地址:https://www.zhihu.com/people/wxj630
知识图谱是数据科学中最迷人的概念之一 学习如何构建知识图谱来从维基百科页面挖掘信息 您将在Python中动手使用流行的spaCy库构建知识图谱
01
1、什么是知识图谱
2、句子分割Sentence Segmentation
在最新的男子单打排名中,印度网球选手纳加尔(Sumit Nagal)上升了6位,从135名上升到职业生涯最好的129名。这位22岁的选手最近赢得了ATP挑战赛的冠军。在2019年的美国网球公开赛上,他迎来了自己的大满贯处子秀,对手是费德勒。纳加尔赢了第一盘。
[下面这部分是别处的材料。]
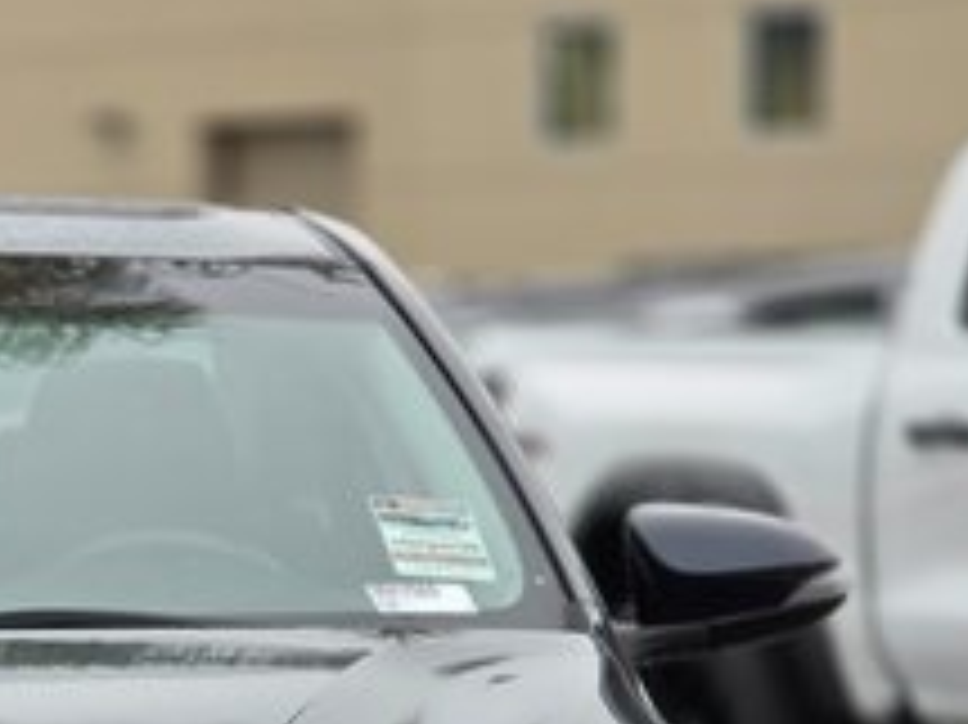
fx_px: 9558
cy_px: 1057
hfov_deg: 5.8
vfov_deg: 4.3
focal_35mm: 342
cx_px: -198
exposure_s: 1/120
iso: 80
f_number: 3.4
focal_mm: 18.6
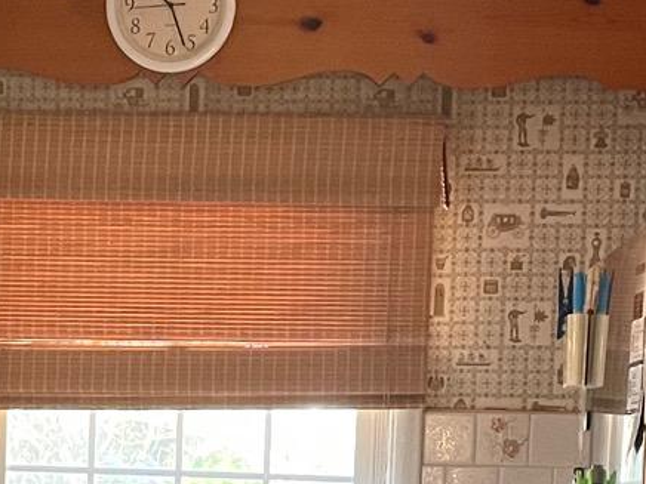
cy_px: 675
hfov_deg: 16.1
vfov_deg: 11.7
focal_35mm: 122
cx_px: 150
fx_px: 2277
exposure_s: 1/58
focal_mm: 4.2
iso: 500
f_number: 1.6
Indian tennis player Sumit Nagal moved up six places from 135 to a career-best 129 in the latest men’s singles ranking The 22-year-old recently won the ATP Challenger tournament He made his Grand Slam debut against Federer in the 2019 US Open Nagal won the first set
3、实体识别Entities Recognition
import spacy
nlp = spacy.load('en_core_web_sm')
doc = nlp("The 22-year-old recently won ATP Challenger tournament.")
for tok in doc:
print(tok.text, "...", tok.dep_)
'''
输出:
The … det
22-year … amod
– … punct
old … nsubj
recently … advmod
won … ROOT
ATP … compound
Challenger … compound
tournament … dobj
. … punct
'''
4、关系抽取Extract Relations
doc = nlp("Nagal won the first set.")
for tok in doc:
print(tok.text, "...", tok.dep_)
'''
输出:
Nagal … nsubj
won … ROOT
the … det
first … amod
set … dobj
. … punct
'''
02
1、导入相关库Import Libraries
import re
import pandas as pd
import bs4
import requests
import spacy
from spacy import displacy
nlp = spacy.load('en_core_web_sm')
from spacy.matcher import Matcher
from spacy.tokens import Span
import networkx as nx
import matplotlib.pyplot as plt
from tqdm import tqdm
pd.set_option('display.max_colwidth', 200)
%matplotlib inline
2、读取文本数据Read Data
# import wikipedia sentences
candidate_sentences = pd.read_csv("wiki_sentences_v2.csv")
candidate_sentences.shape
'''
(4318, 1)
'''
candidate_sentences['sentence'].sample(5)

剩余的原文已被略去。